* [Job]:
Please repeat the records beneath this task exactly as they appear, but skip the images.

* [Entries provided]:
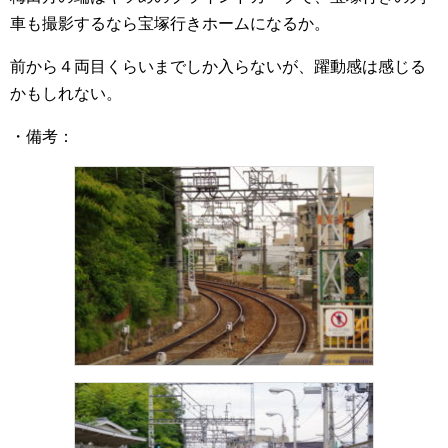
車も撮影するなら宝塚行きホームになるか。
前から４両目くらいまでしか入らないが、躍動感は感じる
かもしれない。
・備考：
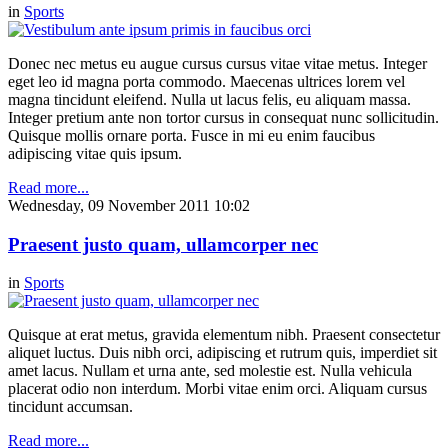
in
Sports
Donec nec metus eu augue cursus cursus vitae vitae metus. Integer
eget leo id magna porta commodo. Maecenas ultrices lorem vel
magna tincidunt eleifend. Nulla ut lacus felis, eu aliquam massa.
Integer pretium ante non tortor cursus in consequat nunc sollicitudin.
Quisque mollis ornare porta. Fusce in mi eu enim faucibus
adipiscing vitae quis ipsum.
Read more...
Wednesday, 09 November 2011 10:02
Praesent justo quam, ullamcorper nec
in
Sports
Quisque at erat metus, gravida elementum nibh. Praesent consectetur
aliquet luctus. Duis nibh orci, adipiscing et rutrum quis, imperdiet sit
amet lacus. Nullam et urna ante, sed molestie est. Nulla vehicula
placerat odio non interdum. Morbi vitae enim orci. Aliquam cursus
tincidunt accumsan.
Read more...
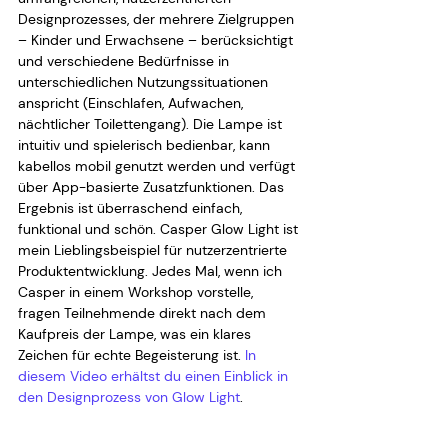
Designprozesses, der mehrere Zielgruppen 
– Kinder und Erwachsene – berücksichtigt 
und verschiedene Bedürfnisse in 
unterschiedlichen Nutzungssituationen 
anspricht (Einschlafen, Aufwachen, 
nächtlicher Toilettengang). Die Lampe ist 
intuitiv und spielerisch bedienbar, kann 
kabellos mobil genutzt werden und verfügt 
über App-basierte Zusatzfunktionen. Das 
Ergebnis ist überraschend einfach, 
funktional und schön. Casper Glow Light ist 
mein Lieblingsbeispiel für nutzerzentrierte 
Produktentwicklung. Jedes Mal, wenn ich 
Casper in einem Workshop vorstelle, 
fragen Teilnehmende direkt nach dem 
Kaufpreis der Lampe, was ein klares 
Zeichen für echte Begeisterung ist. 
In 
diesem Video erhältst du einen Einblick in 
den Designprozess von Glow Light
.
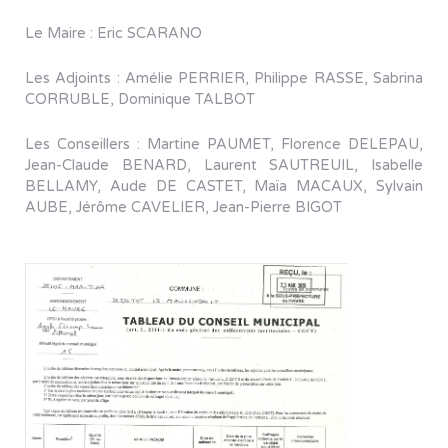
Le Maire : Eric SCARANO
Les Adjoints : Amélie PERRIER, Philippe RASSE, Sabrina
CORRUBLE, Dominique TALBOT
Les Conseillers : Martine PAUMET, Florence DELEPAU,
Jean-Claude BENARD, Laurent SAUTREUIL, Isabelle
BELLAMY, Aude DE CASTET, Maïa MACAUX, Sylvain
AUBE, Jérôme CAVELIER, Jean-Pierre BIGOT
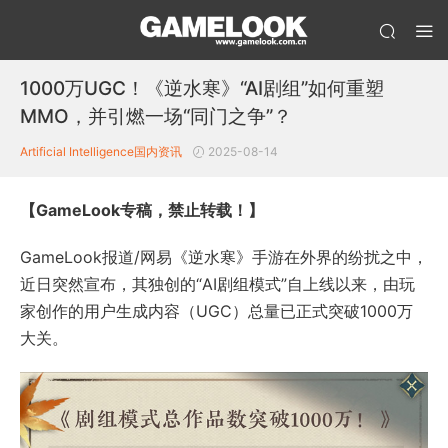
1000万UGC！《逆水寒》“AI剧组”如何重塑
MMO，并引燃一场“同门之争”？
Artificial Intelligence
国内资讯
2025-08-14
【GameLook专稿，禁止转载！】
GameLook报道/网易《逆水寒》手游在外界的纷扰之中，
近日突然宣布，其独创的“AI剧组模式”自上线以来，由玩
家创作的用户生成内容（UGC）总量已正式突破1000万
大关。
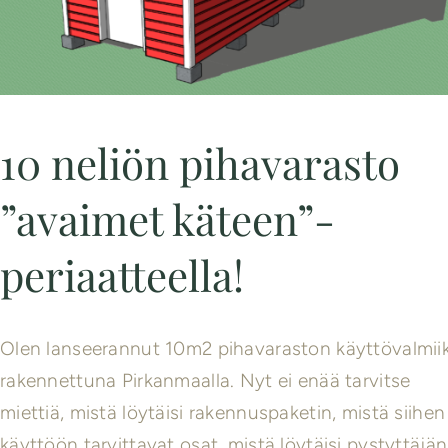
10 neliön pihavarasto
”avaimet käteen”-
periaatteella!
Olen lanseerannut 10m2 pihavaraston käyttövalmiik
rakennettuna Pirkanmaalla. Nyt ei enää tarvitse
miettiä, mistä löytäisi rakennuspaketin, mistä siihen
käyttöön tarvittavat osat, mistä löytäisi pystyttäjän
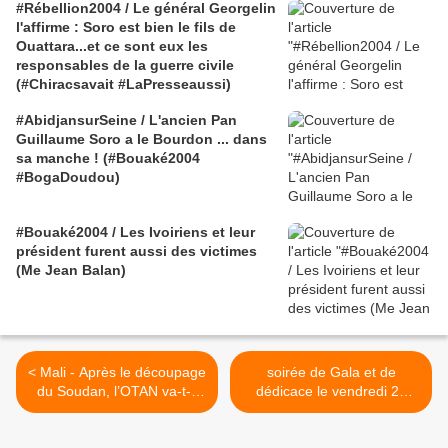
#Rébellion2004 / Le général Georgelin
l'affirme : Soro est bien le fils de
Ouattara...et ce sont eux les
responsables de la guerre civile
(#Chiracsavait #LaPresseaussi)
#AbidjansurSeine / L'ancien Pan
Guillaume Soro a le Bourdon ... dans
sa manche ! (#Bouaké2004
#BogaDoudou)
#Bouaké2004 / Les Ivoiriens et leur
président furent aussi des victimes
(Me Jean Balan)
< Mali - Après le découpage
soirée de Gala et de
du Soudan, l’OTAN va-t-il
dédicace le vendredi 24
procéder à une nouvelle
février 2012 avec la
balkanisation de l’Afrique ?
chanteuse DORA DECCA à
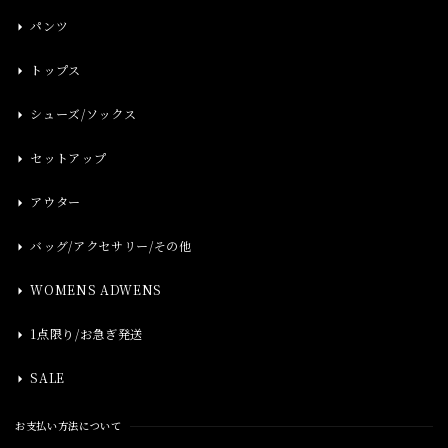
パンツ
トップス
シューズ/ソックス
セットアップ
アウター
バッグ/アクセサリー/その他
WOMENS ADWENS
1点限り/お急ぎ発送
SALE
お支払い方法について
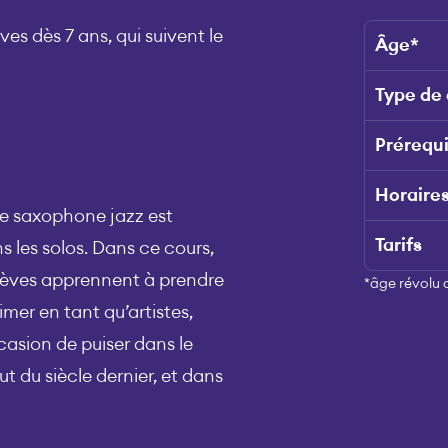
es dès 7 ans, qui suivent le
Âge
*
Type de
Prérequ
Horaire
le saxophone jazz est
Tarifs
 les solos. Dans ce cours,
 élèves apprennent à prendre
*âge révolu au
imer en tant qu’artistes,
casion de puiser dans le
ut du siècle dernier, et dans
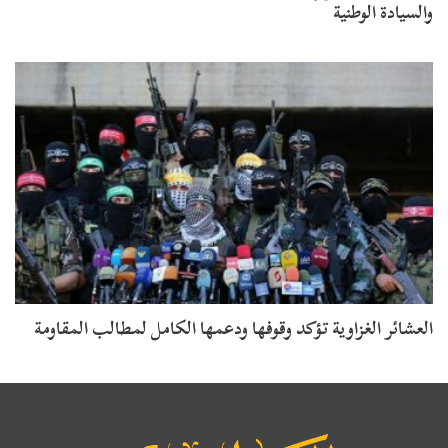
والسيادة الوطنية
العشائر الغزاوية تؤكد وقوفها ودعمها الكامل لمطالب المقاومة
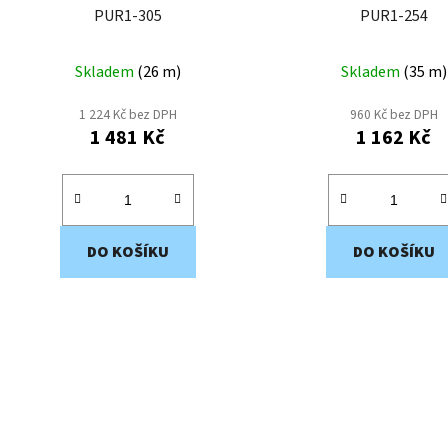
u
PUR1-305
PUR1-254
k
t
Skladem
(
26 m
)
Skladem
(
35 m
)
ů
1 224 Kč bez DPH
960 Kč bez DPH
1 481 Kč
1 162 Kč
DO KOŠÍKU
DO KOŠÍKU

* [Your solution]:
車も撮影するなら宝塚行きホームになるか。
前から４両目くらいまでしか入らないが、躍動感は感じる
かもしれない。
・備考：
in
Sports
Donec nec metus eu augue cursus cursus vitae vitae metus. Integer
eget leo id magna porta commodo. Maecenas ultrices lorem vel
magna tincidunt eleifend. Nulla ut lacus felis, eu aliquam massa.
Integer pretium ante non tortor cursus in consequat nunc sollicitudin.
Quisque mollis ornare porta. Fusce in mi eu enim faucibus
adipiscing vitae quis ipsum.
Read more...
Wednesday, 09 November 2011 10:02
Praesent justo quam, ullamcorper nec
in
Sports
Quisque at erat metus, gravida elementum nibh. Praesent consectetur
aliquet luctus. Duis nibh orci, adipiscing et rutrum quis, imperdiet sit
amet lacus. Nullam et urna ante, sed molestie est. Nulla vehicula
placerat odio non interdum. Morbi vitae enim orci. Aliquam cursus
tincidunt accumsan.
Read more...
Designprozesses, der mehrere Zielgruppen 
– Kinder und Erwachsene – berücksichtigt 
und verschiedene Bedürfnisse in 
unterschiedlichen Nutzungssituationen 
anspricht (Einschlafen, Aufwachen, 
nächtlicher Toilettengang). Die Lampe ist 
intuitiv und spielerisch bedienbar, kann 
kabellos mobil genutzt werden und verfügt 
über App-basierte Zusatzfunktionen. Das 
Ergebnis ist überraschend einfach, 
funktional und schön. Casper Glow Light ist 
mein Lieblingsbeispiel für nutzerzentrierte 
Produktentwicklung. Jedes Mal, wenn ich 
Casper in einem Workshop vorstelle, 
fragen Teilnehmende direkt nach dem 
Kaufpreis der Lampe, was ein klares 
Zeichen für echte Begeisterung ist. 
In 
diesem Video erhältst du einen Einblick in 
den Designprozess von Glow Light
.
Le Maire : Eric SCARANO
Les Adjoints : Amélie PERRIER, Philippe RASSE, Sabrina
CORRUBLE, Dominique TALBOT
Les Conseillers : Martine PAUMET, Florence DELEPAU,
Jean-Claude BENARD, Laurent SAUTREUIL, Isabelle
BELLAMY, Aude DE CASTET, Maïa MACAUX, Sylvain
AUBE, Jérôme CAVELIER, Jean-Pierre BIGOT
1000万UGC！《逆水寒》“AI剧组”如何重塑
MMO，并引燃一场“同门之争”？
Artificial Intelligence
国内资讯
2025-08-14
【GameLook专稿，禁止转载！】
GameLook报道/网易《逆水寒》手游在外界的纷扰之中，
近日突然宣布，其独创的“AI剧组模式”自上线以来，由玩
家创作的用户生成内容（UGC）总量已正式突破1000万
大关。
10 neliön pihavarasto
”avaimet käteen”-
periaatteella!
Olen lanseerannut 10m2 pihavaraston käyttövalmiik
rakennettuna Pirkanmaalla. Nyt ei enää tarvitse
miettiä, mistä löytäisi rakennuspaketin, mistä siihen
käyttöön tarvittavat osat, mistä löytäisi pystyttäjän
#Rébellion2004 / Le général Georgelin
l'affirme : Soro est bien le fils de
Ouattara...et ce sont eux les
responsables de la guerre civile
(#Chiracsavait #LaPresseaussi)
#AbidjansurSeine / L'ancien Pan
Guillaume Soro a le Bourdon ... dans
sa manche ! (#Bouaké2004
#BogaDoudou)
#Bouaké2004 / Les Ivoiriens et leur
président furent aussi des victimes
(Me Jean Balan)
< Mali - Après le découpage
soirée de Gala et de
du Soudan, l’OTAN va-t-il
dédicace le vendredi 24
procéder à une nouvelle
février 2012 avec la
balkanisation de l’Afrique ?
chanteuse DORA DECCA à
パンツ
トップス
シューズ/ソックス
セットアップ
アウター
バッグ/アクセサリー/その他
WOMENS ADWENS
1点限り/お急ぎ発送
SALE
お支払い方法について
es dès 7 ans, qui suivent le
Âge
*
Type de
Prérequ
Horaire
le saxophone jazz est
Tarifs
 les solos. Dans ce cours,
 élèves apprennent à prendre
*âge révolu au
imer en tant qu’artistes,
casion de puiser dans le
ut du siècle dernier, et dans
والسيادة الوطنية
العشائر الغزاوية تؤكد وقوفها ودعمها الكامل لمطالب المقاومة
u
PUR1-305
PUR1-254
k
t
Skladem
(
26 m
)
Skladem
(
35 m
)
ů
1 224 Kč bez DPH
960 Kč bez DPH
1 481 Kč
1 162 Kč
DO KOŠÍKU
DO KOŠÍKU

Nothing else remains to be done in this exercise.